This is a meta meta question on the principles by which we should decide which tags to create. The motivation for the question stems from this meta discussion, in which a majority thought that there shouldn't be an errata tag, whereas a significant minority of $5$ upvoted my answer saying there should be one. Usually that would be the end of it, but after answering yet another errata question I thought again that it's a pity that I can't categorize these although I think it might be useful, and that made me wonder whether there should be symmetry here between votes in favour and against.
This hinges on what the cost of tags is to those who don't find them useful. In the limit where there's no cost, one person who finds a tag useful should be enough to create it and all votes who find it useless should be irrelevant, whereas in the limit where the cost is high, the decision should be by a straight majority vote. Now I'm obviously biased because I'd like this tag to be created, but it seems to me that the cost of creating one more tag isn't very high. We currently have $538$ tags, including quite a number of empty ones, some rather hyper-specific ones like "vapnik-chervonenkis" and slightly informal ones like "simplicial-stuff", and a full quarter of them don't have more than the $4$ questions tagged that I alone could tag right away as relating to errata.
Also, the main use of tags is to be able to find things, either by searching or by following certain tags that you're interested in. Neither of these is in any way affected by there being more tags in total or by individual questions being tagged with more tags -- the more, the merrier. The only scenarios I can think of where it might incur a cost to have more tags is (a) if you're looking at the tags for a question to decide what the question is about and there are so many tags that you can't tell at a glance, and (b) if you're browsing the tags deciding which ones to follow and there are too many to get an overview. (a) seems unlikely to me; (b) might be a problem, but it seems that with $538$ existing tags it's not going to get much worse, and the only solution for that is to browse the more frequently used tags, and of course if the new tag were to get in the way by becoming one of the more frequently used tags then it should have been created anyway.
So my questions are: Where do you see the cost of creating new tags? How high is it? Do you think it's high enough that a tag shouldn't be created when $5$ people see a use for it and $9$ don't?
P.S.: I just noticed http://meta.math.stackexchange.com/questions/2466/new-tags-when, which is on a related topic. (It hadn't shown up in the "questions with similar titles" list). I'm leaving this one open though because it has a different focus.

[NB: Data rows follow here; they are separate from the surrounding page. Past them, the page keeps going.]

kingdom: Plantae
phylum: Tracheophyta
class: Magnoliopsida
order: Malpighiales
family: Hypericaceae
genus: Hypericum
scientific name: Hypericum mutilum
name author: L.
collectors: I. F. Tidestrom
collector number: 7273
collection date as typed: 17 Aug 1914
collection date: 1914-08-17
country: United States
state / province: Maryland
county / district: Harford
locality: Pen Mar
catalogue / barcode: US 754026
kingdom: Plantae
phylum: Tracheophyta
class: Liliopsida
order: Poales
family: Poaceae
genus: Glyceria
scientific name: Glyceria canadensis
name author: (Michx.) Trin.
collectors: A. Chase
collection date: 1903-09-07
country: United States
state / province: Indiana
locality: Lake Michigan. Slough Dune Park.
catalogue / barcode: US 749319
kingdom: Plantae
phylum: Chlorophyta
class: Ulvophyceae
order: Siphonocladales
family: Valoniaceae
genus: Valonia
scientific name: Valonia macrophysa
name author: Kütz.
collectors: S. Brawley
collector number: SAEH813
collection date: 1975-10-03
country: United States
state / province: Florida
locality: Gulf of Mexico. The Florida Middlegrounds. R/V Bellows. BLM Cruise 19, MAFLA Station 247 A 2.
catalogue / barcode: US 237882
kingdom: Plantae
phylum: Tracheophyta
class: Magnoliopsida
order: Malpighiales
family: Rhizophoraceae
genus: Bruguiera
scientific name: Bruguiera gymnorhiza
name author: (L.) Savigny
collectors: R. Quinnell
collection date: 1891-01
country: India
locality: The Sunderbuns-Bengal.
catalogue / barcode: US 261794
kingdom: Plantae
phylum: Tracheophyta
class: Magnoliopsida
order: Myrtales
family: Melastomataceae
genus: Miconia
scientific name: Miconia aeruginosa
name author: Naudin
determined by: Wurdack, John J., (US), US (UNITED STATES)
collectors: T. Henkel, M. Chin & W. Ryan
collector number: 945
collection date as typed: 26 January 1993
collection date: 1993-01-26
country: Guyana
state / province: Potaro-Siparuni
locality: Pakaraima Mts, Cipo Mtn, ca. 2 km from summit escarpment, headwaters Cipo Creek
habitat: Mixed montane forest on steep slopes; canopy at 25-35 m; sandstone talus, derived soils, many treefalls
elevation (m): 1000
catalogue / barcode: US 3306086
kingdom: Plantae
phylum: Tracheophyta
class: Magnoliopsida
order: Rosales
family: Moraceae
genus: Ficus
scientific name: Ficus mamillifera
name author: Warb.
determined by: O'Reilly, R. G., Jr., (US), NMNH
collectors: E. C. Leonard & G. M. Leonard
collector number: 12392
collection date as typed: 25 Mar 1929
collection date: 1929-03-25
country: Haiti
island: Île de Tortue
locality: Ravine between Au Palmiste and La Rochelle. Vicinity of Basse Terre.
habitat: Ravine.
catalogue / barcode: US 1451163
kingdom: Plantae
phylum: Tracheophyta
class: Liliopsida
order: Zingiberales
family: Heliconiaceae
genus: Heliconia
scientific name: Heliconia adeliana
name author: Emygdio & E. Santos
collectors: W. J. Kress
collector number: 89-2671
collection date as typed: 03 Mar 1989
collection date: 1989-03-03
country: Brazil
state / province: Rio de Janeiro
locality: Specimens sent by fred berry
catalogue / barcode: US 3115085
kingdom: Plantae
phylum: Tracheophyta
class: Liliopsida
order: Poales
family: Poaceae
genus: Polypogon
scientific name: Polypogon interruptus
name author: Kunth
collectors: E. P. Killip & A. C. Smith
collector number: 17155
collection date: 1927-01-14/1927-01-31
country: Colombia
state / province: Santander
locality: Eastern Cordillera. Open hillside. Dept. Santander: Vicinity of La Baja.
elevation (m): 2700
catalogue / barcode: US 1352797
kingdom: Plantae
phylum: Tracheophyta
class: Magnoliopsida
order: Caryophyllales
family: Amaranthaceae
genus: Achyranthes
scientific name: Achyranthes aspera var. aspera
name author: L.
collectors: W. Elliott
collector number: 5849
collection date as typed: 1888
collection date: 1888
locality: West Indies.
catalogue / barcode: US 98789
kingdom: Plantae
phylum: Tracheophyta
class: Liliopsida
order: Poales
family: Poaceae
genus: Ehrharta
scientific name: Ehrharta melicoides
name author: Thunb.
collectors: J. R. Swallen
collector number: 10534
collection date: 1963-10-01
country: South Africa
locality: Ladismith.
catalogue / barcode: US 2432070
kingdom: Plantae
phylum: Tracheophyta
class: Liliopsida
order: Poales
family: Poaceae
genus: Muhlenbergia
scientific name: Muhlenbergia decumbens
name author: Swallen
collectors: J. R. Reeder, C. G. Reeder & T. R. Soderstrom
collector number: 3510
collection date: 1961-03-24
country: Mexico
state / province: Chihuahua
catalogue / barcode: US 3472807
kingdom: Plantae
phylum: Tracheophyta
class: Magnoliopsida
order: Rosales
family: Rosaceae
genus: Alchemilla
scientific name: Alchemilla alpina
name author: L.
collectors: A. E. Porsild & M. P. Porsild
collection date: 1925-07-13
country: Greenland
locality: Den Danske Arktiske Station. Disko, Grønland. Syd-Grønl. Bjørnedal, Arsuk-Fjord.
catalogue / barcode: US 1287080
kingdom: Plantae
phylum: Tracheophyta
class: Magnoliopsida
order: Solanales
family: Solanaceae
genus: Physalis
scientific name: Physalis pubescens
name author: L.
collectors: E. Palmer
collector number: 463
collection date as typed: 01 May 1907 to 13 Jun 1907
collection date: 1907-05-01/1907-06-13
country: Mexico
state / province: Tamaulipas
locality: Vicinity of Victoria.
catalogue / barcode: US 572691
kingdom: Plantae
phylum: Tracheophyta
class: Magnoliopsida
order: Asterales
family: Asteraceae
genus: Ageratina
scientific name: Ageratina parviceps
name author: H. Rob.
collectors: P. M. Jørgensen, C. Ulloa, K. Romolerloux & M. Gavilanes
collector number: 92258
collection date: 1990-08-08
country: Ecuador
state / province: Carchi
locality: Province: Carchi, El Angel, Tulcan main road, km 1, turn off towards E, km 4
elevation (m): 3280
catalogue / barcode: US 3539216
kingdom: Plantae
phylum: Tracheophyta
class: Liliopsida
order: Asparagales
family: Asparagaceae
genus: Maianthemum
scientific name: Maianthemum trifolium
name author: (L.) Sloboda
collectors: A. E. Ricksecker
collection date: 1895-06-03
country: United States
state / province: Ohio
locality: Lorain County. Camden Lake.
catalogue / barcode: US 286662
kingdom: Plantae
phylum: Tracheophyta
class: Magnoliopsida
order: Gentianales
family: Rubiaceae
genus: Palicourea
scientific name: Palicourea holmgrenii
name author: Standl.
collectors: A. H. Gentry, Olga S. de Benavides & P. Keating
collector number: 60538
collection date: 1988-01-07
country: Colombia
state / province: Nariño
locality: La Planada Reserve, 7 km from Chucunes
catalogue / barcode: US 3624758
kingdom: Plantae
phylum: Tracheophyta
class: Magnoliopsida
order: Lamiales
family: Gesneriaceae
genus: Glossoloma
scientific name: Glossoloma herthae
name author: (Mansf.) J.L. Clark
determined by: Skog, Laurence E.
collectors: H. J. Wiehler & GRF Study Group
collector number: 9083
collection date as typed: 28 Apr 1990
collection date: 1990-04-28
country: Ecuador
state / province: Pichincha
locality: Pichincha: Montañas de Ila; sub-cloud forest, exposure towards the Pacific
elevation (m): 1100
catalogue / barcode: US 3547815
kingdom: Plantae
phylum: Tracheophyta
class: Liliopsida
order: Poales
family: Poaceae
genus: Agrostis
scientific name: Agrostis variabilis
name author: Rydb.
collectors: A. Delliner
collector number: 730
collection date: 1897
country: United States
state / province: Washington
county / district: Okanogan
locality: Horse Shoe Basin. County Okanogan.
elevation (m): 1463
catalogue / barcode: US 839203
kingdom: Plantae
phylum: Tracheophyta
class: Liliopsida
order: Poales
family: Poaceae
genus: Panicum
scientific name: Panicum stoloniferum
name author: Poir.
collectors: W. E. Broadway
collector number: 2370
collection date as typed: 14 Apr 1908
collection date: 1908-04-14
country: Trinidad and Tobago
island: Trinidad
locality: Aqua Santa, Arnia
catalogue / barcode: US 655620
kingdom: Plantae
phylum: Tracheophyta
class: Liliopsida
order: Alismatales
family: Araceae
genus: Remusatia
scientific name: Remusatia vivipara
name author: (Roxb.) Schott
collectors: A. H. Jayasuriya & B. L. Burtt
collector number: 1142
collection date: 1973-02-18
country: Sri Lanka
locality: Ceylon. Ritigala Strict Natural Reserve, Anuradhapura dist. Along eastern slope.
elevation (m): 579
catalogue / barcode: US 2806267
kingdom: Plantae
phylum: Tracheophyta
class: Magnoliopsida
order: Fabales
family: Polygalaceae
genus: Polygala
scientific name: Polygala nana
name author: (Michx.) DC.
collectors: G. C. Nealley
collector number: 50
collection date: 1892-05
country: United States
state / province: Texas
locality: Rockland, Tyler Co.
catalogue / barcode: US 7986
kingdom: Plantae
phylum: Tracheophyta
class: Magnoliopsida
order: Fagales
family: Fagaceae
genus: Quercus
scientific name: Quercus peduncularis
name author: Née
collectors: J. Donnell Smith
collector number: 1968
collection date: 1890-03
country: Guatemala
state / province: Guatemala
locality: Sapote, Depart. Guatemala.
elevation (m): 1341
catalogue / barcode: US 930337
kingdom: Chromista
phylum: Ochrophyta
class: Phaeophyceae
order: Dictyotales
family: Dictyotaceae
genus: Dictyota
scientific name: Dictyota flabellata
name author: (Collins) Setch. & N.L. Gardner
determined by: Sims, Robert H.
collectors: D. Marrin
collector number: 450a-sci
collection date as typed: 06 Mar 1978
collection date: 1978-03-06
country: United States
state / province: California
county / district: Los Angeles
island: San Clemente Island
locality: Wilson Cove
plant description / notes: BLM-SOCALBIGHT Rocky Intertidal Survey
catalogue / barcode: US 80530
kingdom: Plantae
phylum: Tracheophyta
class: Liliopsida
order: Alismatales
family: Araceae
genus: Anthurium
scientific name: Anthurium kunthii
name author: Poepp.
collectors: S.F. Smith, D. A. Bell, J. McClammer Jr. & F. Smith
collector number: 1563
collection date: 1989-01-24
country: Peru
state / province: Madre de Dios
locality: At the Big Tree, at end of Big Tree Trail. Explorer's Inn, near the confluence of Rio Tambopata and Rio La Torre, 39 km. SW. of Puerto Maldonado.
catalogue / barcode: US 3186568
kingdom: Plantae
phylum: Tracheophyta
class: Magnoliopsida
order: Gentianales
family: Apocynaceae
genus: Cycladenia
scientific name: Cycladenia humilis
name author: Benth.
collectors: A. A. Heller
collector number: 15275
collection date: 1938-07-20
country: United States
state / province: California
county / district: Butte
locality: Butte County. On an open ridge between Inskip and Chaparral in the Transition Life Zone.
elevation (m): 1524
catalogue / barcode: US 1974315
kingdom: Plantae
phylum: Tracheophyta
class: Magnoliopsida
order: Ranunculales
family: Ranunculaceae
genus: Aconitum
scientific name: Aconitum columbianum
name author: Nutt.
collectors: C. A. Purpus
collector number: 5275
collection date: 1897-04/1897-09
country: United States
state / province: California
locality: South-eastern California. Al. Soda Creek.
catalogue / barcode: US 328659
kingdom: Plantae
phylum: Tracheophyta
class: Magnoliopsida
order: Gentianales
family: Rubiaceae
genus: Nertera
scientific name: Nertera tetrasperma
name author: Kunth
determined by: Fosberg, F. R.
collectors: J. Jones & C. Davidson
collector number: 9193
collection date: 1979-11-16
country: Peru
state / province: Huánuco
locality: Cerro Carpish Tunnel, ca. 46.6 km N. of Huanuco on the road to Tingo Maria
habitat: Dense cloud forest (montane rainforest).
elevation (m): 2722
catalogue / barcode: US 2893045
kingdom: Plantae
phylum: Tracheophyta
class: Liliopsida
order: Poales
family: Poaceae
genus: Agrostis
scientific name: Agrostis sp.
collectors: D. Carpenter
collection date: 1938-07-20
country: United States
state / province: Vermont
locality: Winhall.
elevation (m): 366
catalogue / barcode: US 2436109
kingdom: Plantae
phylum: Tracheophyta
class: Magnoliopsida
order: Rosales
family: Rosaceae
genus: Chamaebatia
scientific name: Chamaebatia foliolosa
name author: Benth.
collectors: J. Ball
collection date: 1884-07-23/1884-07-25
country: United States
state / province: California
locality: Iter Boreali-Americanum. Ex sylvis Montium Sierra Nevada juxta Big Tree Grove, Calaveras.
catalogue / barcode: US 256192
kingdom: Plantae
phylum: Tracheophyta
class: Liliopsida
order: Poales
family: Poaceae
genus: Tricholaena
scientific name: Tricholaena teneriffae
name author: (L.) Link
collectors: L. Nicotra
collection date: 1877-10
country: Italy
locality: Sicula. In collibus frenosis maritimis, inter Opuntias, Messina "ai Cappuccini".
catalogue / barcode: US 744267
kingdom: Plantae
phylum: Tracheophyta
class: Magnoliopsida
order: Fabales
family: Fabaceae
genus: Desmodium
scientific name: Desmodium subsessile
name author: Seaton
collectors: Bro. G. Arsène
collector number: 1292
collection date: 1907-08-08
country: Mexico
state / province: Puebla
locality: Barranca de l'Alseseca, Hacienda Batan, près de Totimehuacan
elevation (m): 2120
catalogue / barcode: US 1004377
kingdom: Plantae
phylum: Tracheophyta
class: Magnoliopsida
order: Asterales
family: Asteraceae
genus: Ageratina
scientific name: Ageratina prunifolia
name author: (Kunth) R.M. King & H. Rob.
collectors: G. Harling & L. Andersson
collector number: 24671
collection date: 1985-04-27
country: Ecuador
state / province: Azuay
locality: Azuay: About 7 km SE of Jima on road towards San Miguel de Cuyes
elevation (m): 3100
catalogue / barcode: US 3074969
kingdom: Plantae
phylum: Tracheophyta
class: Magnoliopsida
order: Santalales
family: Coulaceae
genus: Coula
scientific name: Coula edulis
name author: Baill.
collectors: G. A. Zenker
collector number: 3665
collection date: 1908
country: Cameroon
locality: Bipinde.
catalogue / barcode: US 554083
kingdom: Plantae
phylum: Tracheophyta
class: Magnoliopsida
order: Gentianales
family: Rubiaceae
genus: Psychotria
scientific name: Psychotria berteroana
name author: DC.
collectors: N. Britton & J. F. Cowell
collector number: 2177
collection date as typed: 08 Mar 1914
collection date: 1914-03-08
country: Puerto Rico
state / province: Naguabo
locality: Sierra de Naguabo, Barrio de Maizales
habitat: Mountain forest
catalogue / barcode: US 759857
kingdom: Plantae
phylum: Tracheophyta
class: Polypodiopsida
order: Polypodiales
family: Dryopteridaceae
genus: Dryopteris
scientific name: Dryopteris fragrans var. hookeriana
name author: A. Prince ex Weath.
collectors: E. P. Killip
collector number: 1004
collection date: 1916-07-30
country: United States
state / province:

In the case with which that thread mostly deals, splitting or merging general or specific tags, there's an additional cost in that too specific tags might prevent questions from being tagged with the less specific tags (though ideally that should be prevented by a tag hierarchy); that's not the case when a tag like "errata" isn't a subset of an existing tag.
P.P.S.: Another candidate for the "errata" tag just came up: Substitution in ODE.